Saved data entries

===

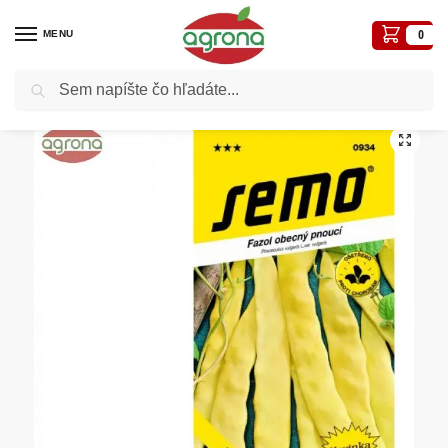
MENU
0
Vyhľadávanie
Domov
Semená - osivá
Osivá zelenín
Fazuľa tyčková žltá SM Meraviglia di Ven. 7g
/
/
/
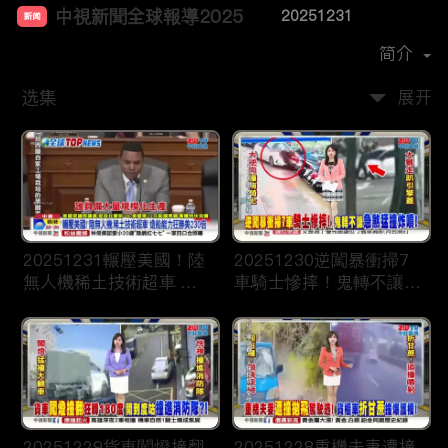
中視新聞全球報導2025
20251231
新闻
首播时间：
2024-12
简介
选集
展开
20251231輾壓美國！陸
20251230逆闖暴衝掃7
無人機稀土技術超車 造
車騎士慘摔！鬼轉不讓急
船能力狂勝美230倍
煞猛撞炸噴！
20251229貨車闖燈撞翻
20251228重機夫妻遭撞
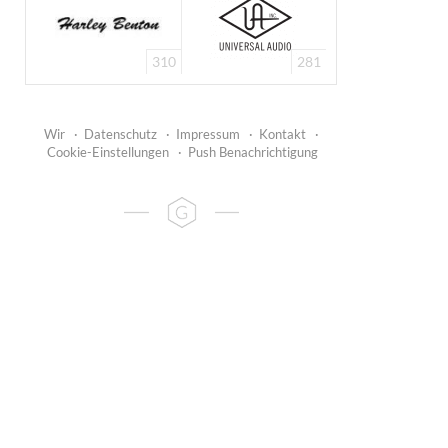
310
281
Wir
·
Datenschutz
·
Impressum
·
Kontakt
·
Cookie-Einstellungen
·
Push Benachrichtigung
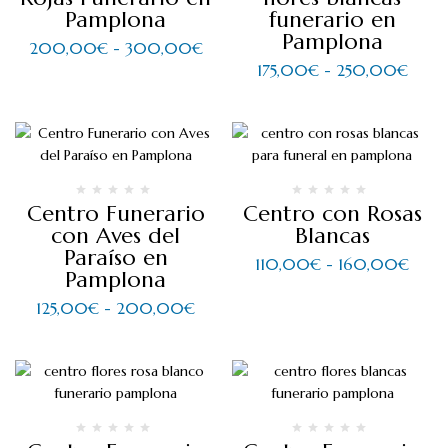
Pamplona
funerario en
Pamplona
200,00
€
-
300,00
€
175,00
€
-
250,00
€
Centro Funerario
Centro con Rosas
con Aves del
Blancas
Paraíso en
110,00
€
-
160,00
€
Pamplona
125,00
€
-
200,00
€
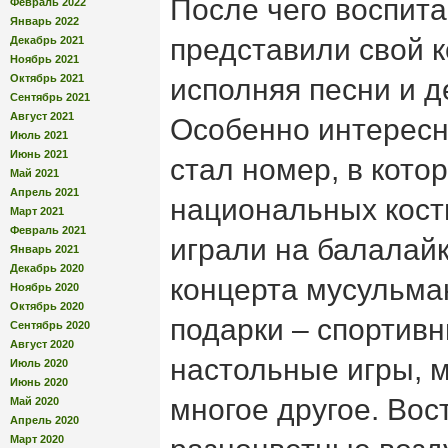
После чего воспит
Февраль 2022
Январь 2022
представили свой к
Декабрь 2021
Ноябрь 2021
Октябрь 2021
исполняя песни и д
Сентябрь 2021
Август 2021
Особенно интерес
Июль 2021
Июнь 2021
стал номер, в кото
Май 2021
Апрель 2021
национальных кост
Март 2021
Февраль 2021
играли на балалай
Январь 2021
Декабрь 2020
концерта мусульма
Ноябрь 2020
Октябрь 2020
подарки – спортив
Сентябрь 2020
Август 2020
настольные игры, м
Июль 2020
Июнь 2020
многое другое. Вос
Май 2020
Апрель 2020
Март 2020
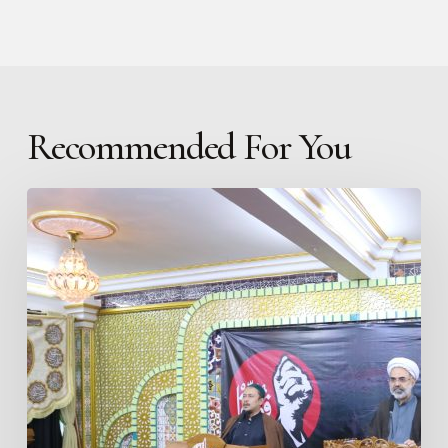
Recommended For You
Khutbah
Jumat
ICC
Jakarta:
Syaikh
Mohammad
Sharifani
Mengingatkan
Lima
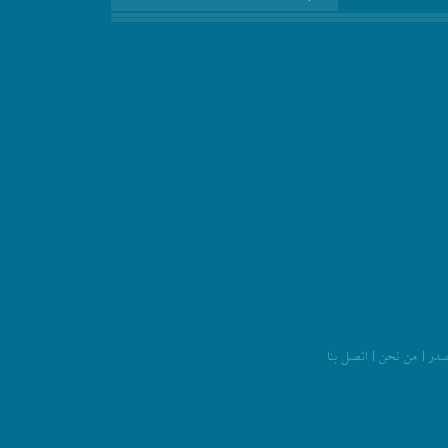
مصدر
|
من نحن
|
اتصل بنا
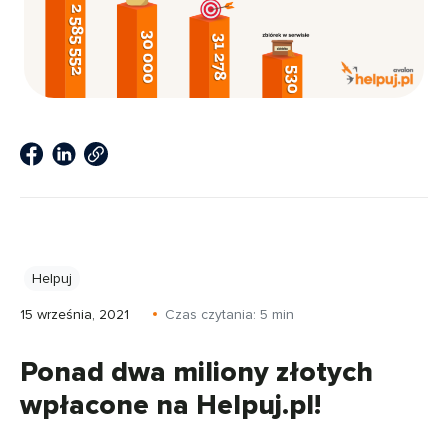
Helpuj
15 września, 2021
Czas czytania:
5
min
Ponad dwa miliony złotych
wpłacone na Helpuj.pl!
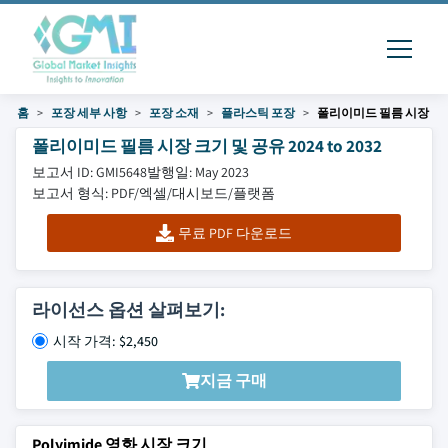
홈
포장 세부 사항
포장 소재
플라스틱 포장
폴리이미드 필름 시장
폴리이미드 필름 시장 크기 및 공유 2024 to 2032
보고서 ID: GMI5648
발행일: May 2023
보고서 형식: PDF/엑셀/대시보드/플랫폼
무료 PDF 다운로드
라이선스 옵션 살펴보기:
시작 가격: $2,450
지금 구매
Polyimide 영화 시장 크기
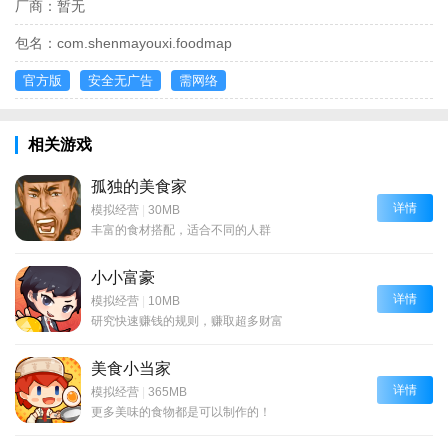
厂商：
暂无
包名：
com.shenmayouxi.foodmap
官方版
安全无广告
需网络
相关游戏
孤独的美食家
详情
模拟经营
|
30MB
丰富的食材搭配，适合不同的人群
小小富豪
详情
模拟经营
|
10MB
研究快速赚钱的规则，赚取超多财富
美食小当家
详情
模拟经营
|
365MB
更多美味的食物都是可以制作的！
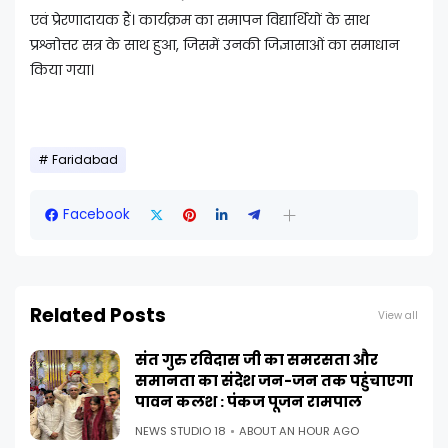
एवं प्रेरणादायक हैं। कार्यक्रम का समापन विद्यार्थियों के साथ
प्रश्नोत्तर सत्र के साथ हुआ, जिसमें उनकी जिज्ञासाओं का समाधान
किया गया।
Faridabad
Facebook
Related Posts
View all
संत गुरु रविदास जी का समरसता और
समानता का संदेश जन-जन तक पहुंचाएगा
पावन कलश : पंकज पूजन रामपाल
NEWS STUDIO 18
ABOUT AN HOUR AGO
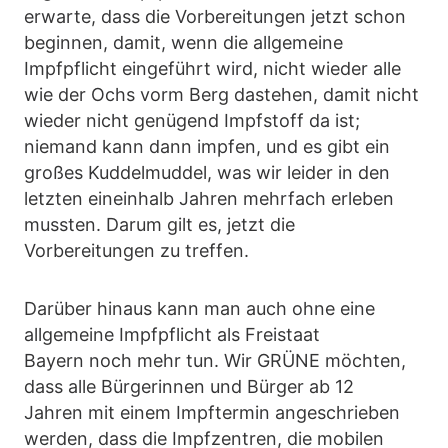
erwarte, dass die Vorbereitungen jetzt schon
beginnen, damit, wenn die allgemeine
Impfpflicht eingeführt wird, nicht wieder alle
wie der Ochs vorm Berg dastehen, damit nicht
wieder nicht genügend Impfstoff da ist;
niemand kann dann impfen, und es gibt ein
großes Kuddelmuddel, was wir leider in den
letzten eineinhalb Jahren mehrfach erleben
mussten. Darum gilt es, jetzt die
Vorbereitungen zu treffen.
Darüber hinaus kann man auch ohne eine
allgemeine Impfpflicht als Freistaat
Bayern noch mehr tun. Wir GRÜNE möchten,
dass alle Bürgerinnen und Bürger ab 12
Jahren mit einem Impftermin angeschrieben
werden, dass die Impfzentren, die mobilen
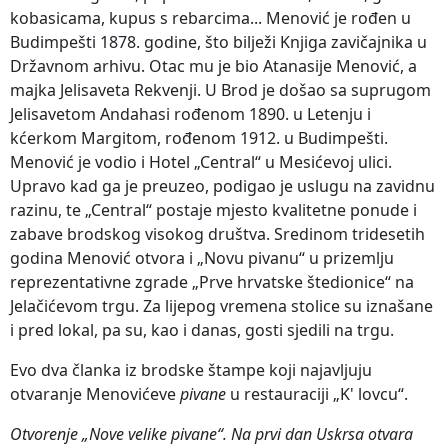
kobasicama, kupus s rebarcima... Menović je rođen u
Budimpešti 1878. godine, što bilježi Knjiga zavičajnika u
Državnom arhivu. Otac mu je bio Atanasije Menović, a
majka Jelisaveta Rekvenji. U Brod je došao sa suprugom
Jelisavetom Andahasi rođenom 1890. u Letenju i
kćerkom Margitom, rođenom 1912. u Budimpešti.
Menović je vodio i Hotel „Central“ u Mesićevoj ulici.
Upravo kad ga je preuzeo, podigao je uslugu na zavidnu
razinu, te „Central“ postaje mjesto kvalitetne ponude i
zabave brodskog visokog društva. Sredinom tridesetih
godina Menović otvora i „Novu pivanu“ u prizemlju
reprezentativne zgrade „Prve hrvatske štedionice“ na
Jelačićevom trgu. Za lijepog vremena stolice su iznašane
i pred lokal, pa su, kao i danas, gosti sjedili na trgu.
Evo dva članka iz brodske štampe koji najavljuju
otvaranje Menovićeve
pivane
u restauraciji „K' lovcu“.
Otvorenje „Nove velike pivane“. Na prvi dan Uskrsa otvara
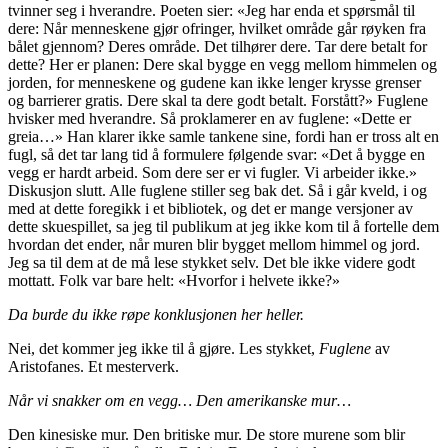
tvinner seg i hverandre. Poeten sier: «Jeg har enda et spørsmål til
dere: Når menneskene gjør ofringer, hvilket område går røyken fra
bålet gjennom? Deres område. Det tilhører dere. Tar dere betalt for
dette? Her er planen: Dere skal bygge en vegg mellom himmelen og
jorden, for menneskene og gudene kan ikke lenger krysse grenser
og barrierer gratis. Dere skal ta dere godt betalt. Forstått?» Fuglene
hvisker med hverandre. Så proklamerer en av fuglene: «Dette er
greia…» Han klarer ikke samle tankene sine, fordi han er tross alt en
fugl, så det tar lang tid å formulere følgende svar: «Det å bygge en
vegg er hardt arbeid. Som dere ser er vi fugler. Vi arbeider ikke.»
Diskusjon slutt. Alle fuglene stiller seg bak det. Så i går kveld, i og
med at dette foregikk i et bibliotek, og det er mange versjoner av
dette skuespillet, sa jeg til publikum at jeg ikke kom til å fortelle dem
hvordan det ender, når muren blir bygget mellom himmel og jord.
Jeg sa til dem at de må lese stykket selv. Det ble ikke videre godt
mottatt. Folk var bare helt: «Hvorfor i helvete ikke?»
Da burde du ikke røpe konklusjonen her heller.
Nei, det kommer jeg ikke til å gjøre. Les stykket,
Fuglene
av
Aristofanes. Et mesterverk.
Når vi snakker om en vegg… Den amerikanske mur…
Den kinesiske mur. Den britiske mur. De store murene som blir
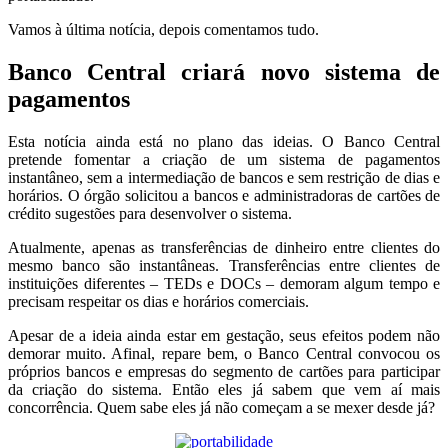
Vamos à última notícia, depois comentamos tudo.
Banco Central criará novo sistema de
pagamentos
Esta notícia ainda está no plano das ideias. O Banco Central
pretende fomentar a criação de um sistema de pagamentos
instantâneo, sem a intermediação de bancos e sem restrição de dias e
horários. O órgão solicitou a bancos e administradoras de cartões de
crédito sugestões para desenvolver o sistema.
Atualmente, apenas as transferências de dinheiro entre clientes do
mesmo banco são instantâneas. Transferências entre clientes de
instituições diferentes – TEDs e DOCs – demoram algum tempo e
precisam respeitar os dias e horários comerciais.
Apesar de a ideia ainda estar em gestação, seus efeitos podem não
demorar muito. Afinal, repare bem, o Banco Central convocou os
próprios bancos e empresas do segmento de cartões para participar
da criação do sistema. Então eles já sabem que vem aí mais
concorrência. Quem sabe eles já não começam a se mexer desde já?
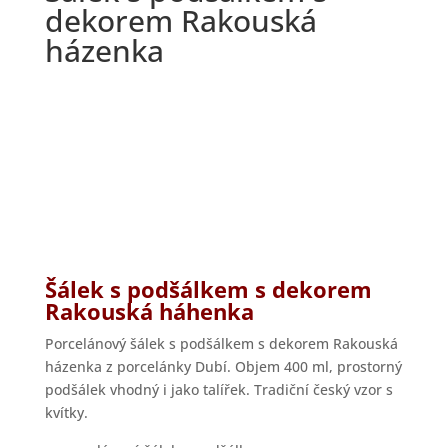
dekorem Rakouská
házenka
Šálek s podšálkem s dekorem
Rakouská háhenka
Porcelánový šálek s podšálkem s dekorem Rakouská
házenka z porcelánky Dubí. Objem 400 ml, prostorný
podšálek vhodný i jako talířek. Tradiční český vzor s
kvítky.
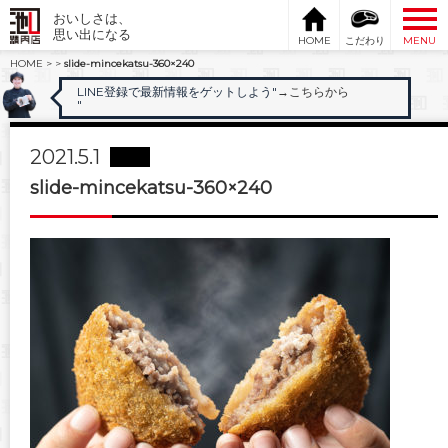
おいしさは、
思い出になる
HOME
こだわり
MENU
HOME
>
>
slide-mincekatsu-360×240
LINE登録で最新情報をゲットしよう"
→こちらから
"
2021.5.1
slide-mincekatsu-360×240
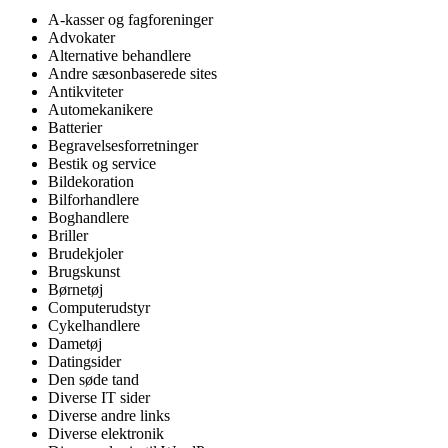
A-kasser og fagforeninger
Advokater
Alternative behandlere
Andre sæsonbaserede sites
Antikviteter
Automekanikere
Batterier
Begravelsesforretninger
Bestik og service
Bildekoration
Bilforhandlere
Boghandlere
Briller
Brudekjoler
Brugskunst
Børnetøj
Computerudstyr
Cykelhandlere
Dametøj
Datingsider
Den søde tand
Diverse IT sider
Diverse andre links
Diverse elektronik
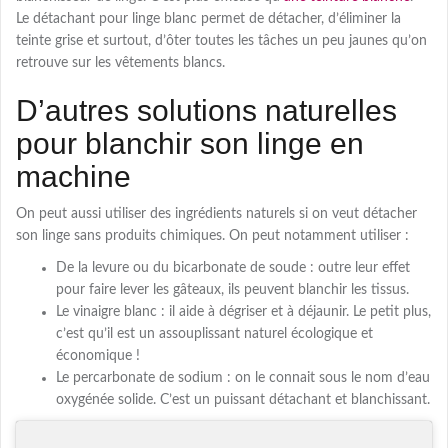
Le détachant pour linge blanc permet de détacher, d’éliminer la
teinte grise et surtout, d’ôter toutes les tâches un peu jaunes qu’on
retrouve sur les vêtements blancs.
D’autres solutions naturelles
pour blanchir son linge en
machine
On peut aussi utiliser des ingrédients naturels si on veut détacher
son linge sans produits chimiques. On peut notamment utiliser :
De la levure ou du bicarbonate de soude : outre leur effet
pour faire lever les gâteaux, ils peuvent blanchir les tissus.
Le vinaigre blanc : il aide à dégriser et à déjaunir. Le petit plus,
c’est qu’il est un assouplissant naturel écologique et
économique !
Le percarbonate de sodium : on le connait sous le nom d’eau
oxygénée solide. C’est un puissant détachant et blanchissant.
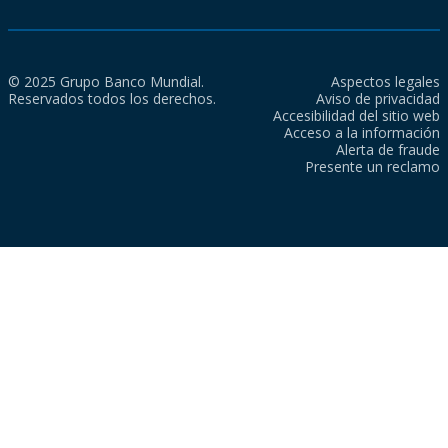
© 2025 Grupo Banco Mundial.
Aspectos legales
Reservados todos los derechos.
Aviso de privacidad
Accesibilidad del sitio web
Acceso a la información
Alerta de fraude
Presente un reclamo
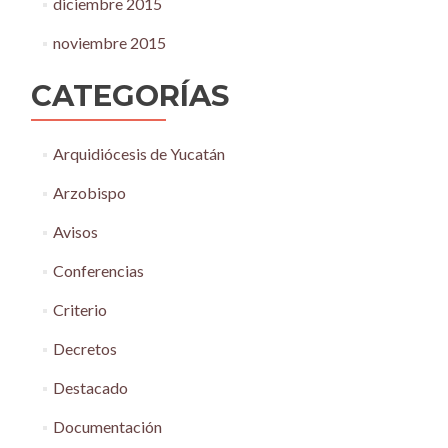
diciembre 2015
noviembre 2015
CATEGORÍAS
Arquidiócesis de Yucatán
Arzobispo
Avisos
Conferencias
Criterio
Decretos
Destacado
Documentación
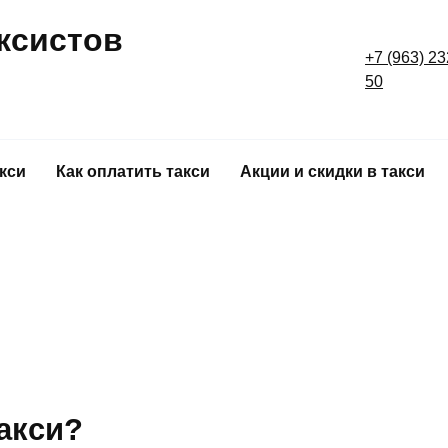
ксистов
+7 (963) 23
50
акси
Как оплатить такси
Акции и скидки в такси
такси?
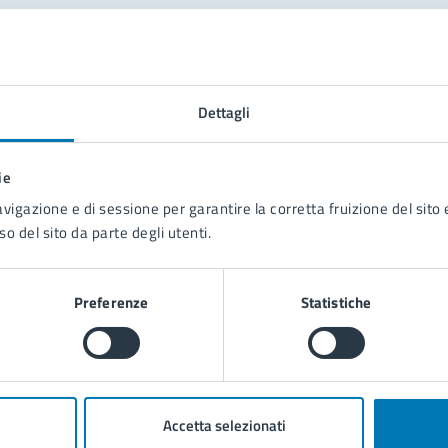
tatta il comune
Leggi le domande frequenti
Dettagli
Richiedi assistenza
ie
Prenota appuntamento
avigazione e di sessione per garantire la corretta fruizione del sito e
so del sito da parte degli utenti.
blemi in città
Segnala disservizio
Preferenze
Statistiche
Accetta selezionati
poli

===

▶ _TO DO_
Taking the records above, retype every line from the one with "zabave brodskog visokog" down to the one with "i pred lokal, pa", exactly and with nothing else.

▶ _SOLUTION_
zabave brodskog visokog društva. Sredinom tridesetih
godina Menović otvora i „Novu pivanu“ u prizemlju
reprezentativne zgrade „Prve hrvatske štedionice“ na
Jelačićevom trgu. Za lijepog vremena stolice su iznašane
i pred lokal, pa su, kao i danas, gosti sjedili na trgu.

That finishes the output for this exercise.